SELECTION:
——

MANILA, Philippines – The Supreme Court (SC), sitting as the Presidential Electoral Tribunal (PET), has ordered the creation of a panel of commissioners to preside over matters concerning the election case filed by former senator Ferdinand Marcos Jr against Vice President Leni Robredo.
“To aid the Tribunal in the just and expeditious disposition of the protest and the counter-protest, the Tribunal deems it necessary to already constitute a panel of 3 hearing commissioners to act on behalf of and under the control and supervision of the Tribunal,” said the June 6 SC resolution released on Wednesday, June 14.
Retired Justice Jose Vitug was assigned chairperson of the panel with lawyers Angelito Imperio and Irene Ragodon-Guevarra as members.
Vitug, founding dean of the Angeles University Foundation, retired from the SC in 2004 and has since served as chairman of the House of Representatives Electoral Tribunal and senior member of the Senate Electoral Tribunal (SET).
Imperio was a senior partner of the country’s biggest law firm, SyCip Salazar Hernandez & Gatmaitan, until his retirement in 2004. He had also served as a mediator of civil cases pending in the Court of Appeals.
Guevarra, meanwhile, was a witness for the defense during the impeachment trial of the late chief justice Renato Corona, and also served in the SET.
The resolution comes 3 weeks ahead of the scheduled preliminary conference on July 11. The conference was initially set for June 21 but was moved to a later date due to the oral arguments on the petitions against the declaration of martial law in Mindanao.
Last month, Marcos’ lawyers urged the PET to assign 3 hearing officers to “better facilitate an orderly, simplified and expeditious disposition of this electoral contest considering that there are 3 causes of action raised in this election protest.” (READ: Marcos again urges SC to speed up poll protest)
On Friday, Marcos’ lawyers filed their client’s preliminary conference brief before the PET.
The 81-page brief enumerated the list of witnesses and documents supporting Marcos’ protest. It also named the 3 provinces where the pilot recount will be conducted to prove the merit of his protest – Camarines Sur, Iloilo, and Negros Oriental.
Marcos’ spokesperson, Vic Rodriguez, explained that the 3 provinces would show the discrepancies in the votes cast in the ballots and those transmitted by the vote-counting machines (VCMs).
The lawyer challenged Robredo’s 643,865 votes in her bailiwick, Camarines Sur, compared to the votes for fellow Bicolanos, Senators Francis Escudero, Antonio Trillanes IV, and Gringo Honasan.

——

DATASET ROWS:
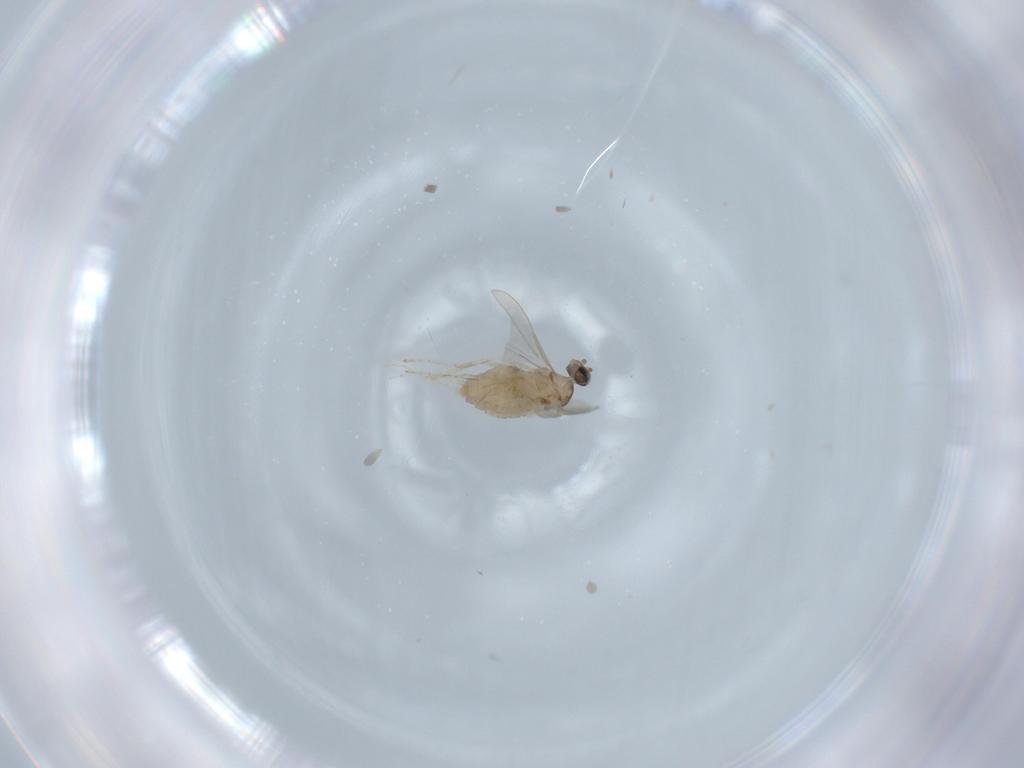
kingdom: Animalia
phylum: Arthropoda
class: Insecta
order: Diptera
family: Cecidomyiidae
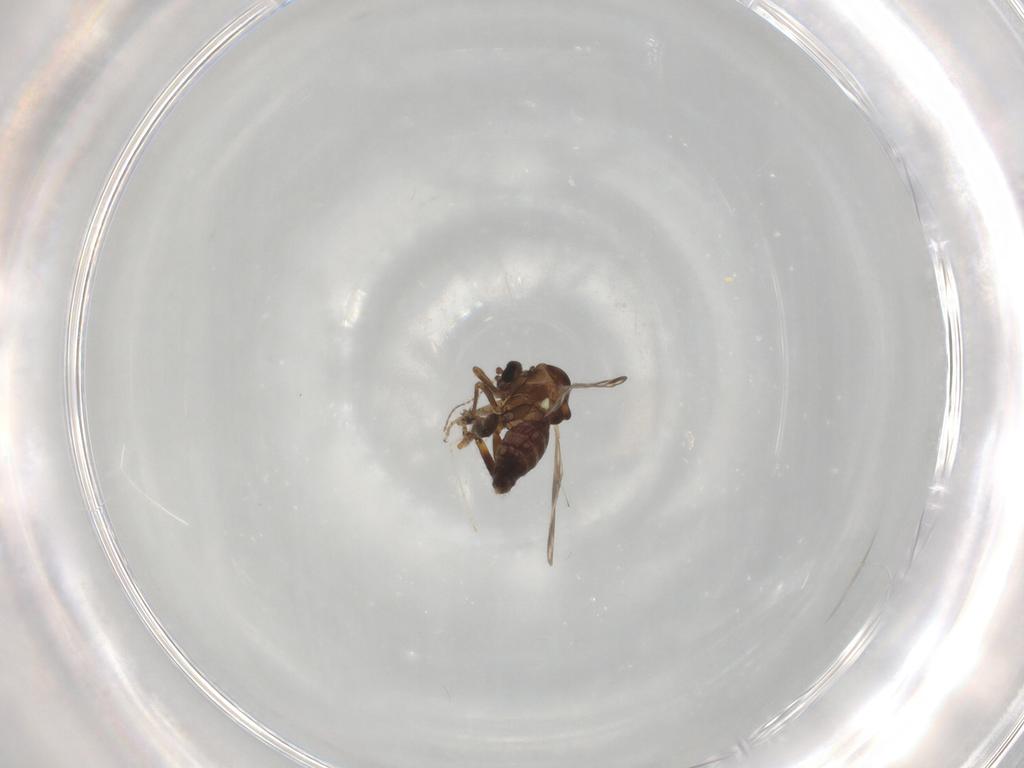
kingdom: Animalia
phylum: Arthropoda
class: Insecta
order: Diptera
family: Ceratopogonidae
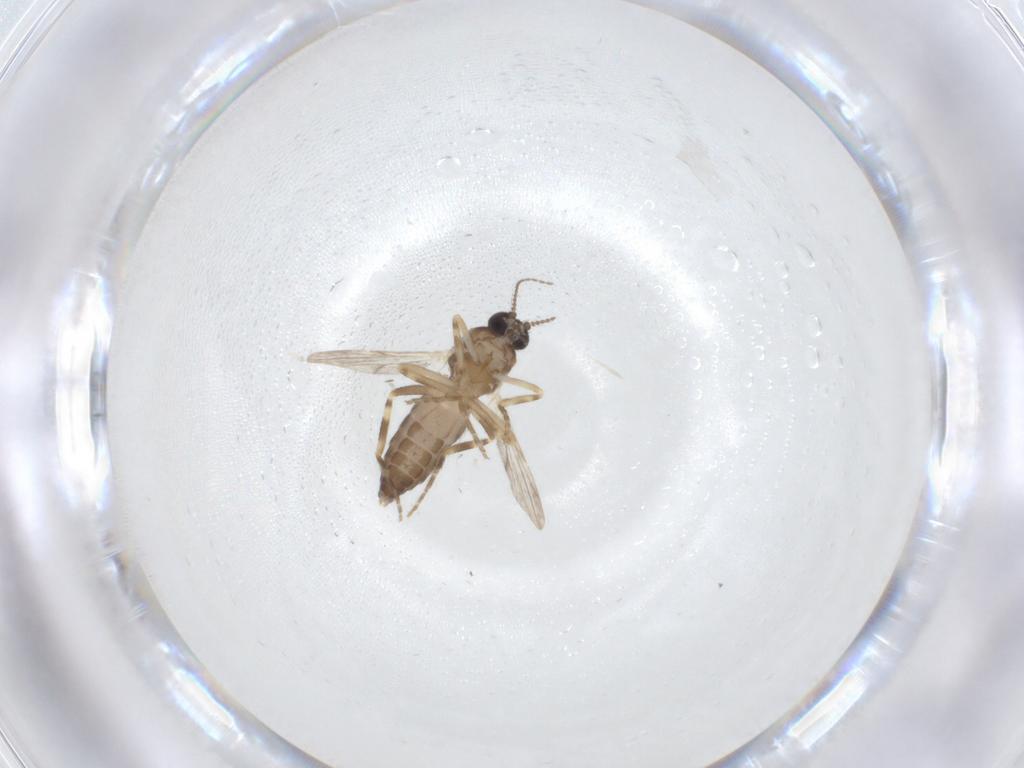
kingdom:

——

PROBLEM DETAILS:
Condense the paragraph of the election protest article that starts "The 81-page brief" into a short list that keeps its main facts. Work only from the election protest article.

ANSWER IN FULL:
- The brief runs 81 pages.
- It lists the witnesses and documents that support Marcos' protest.
- It names three provinces for the pilot recount: Camarines Sur, Iloilo, and Negros Oriental.
- The recount is meant to prove the merit of the protest.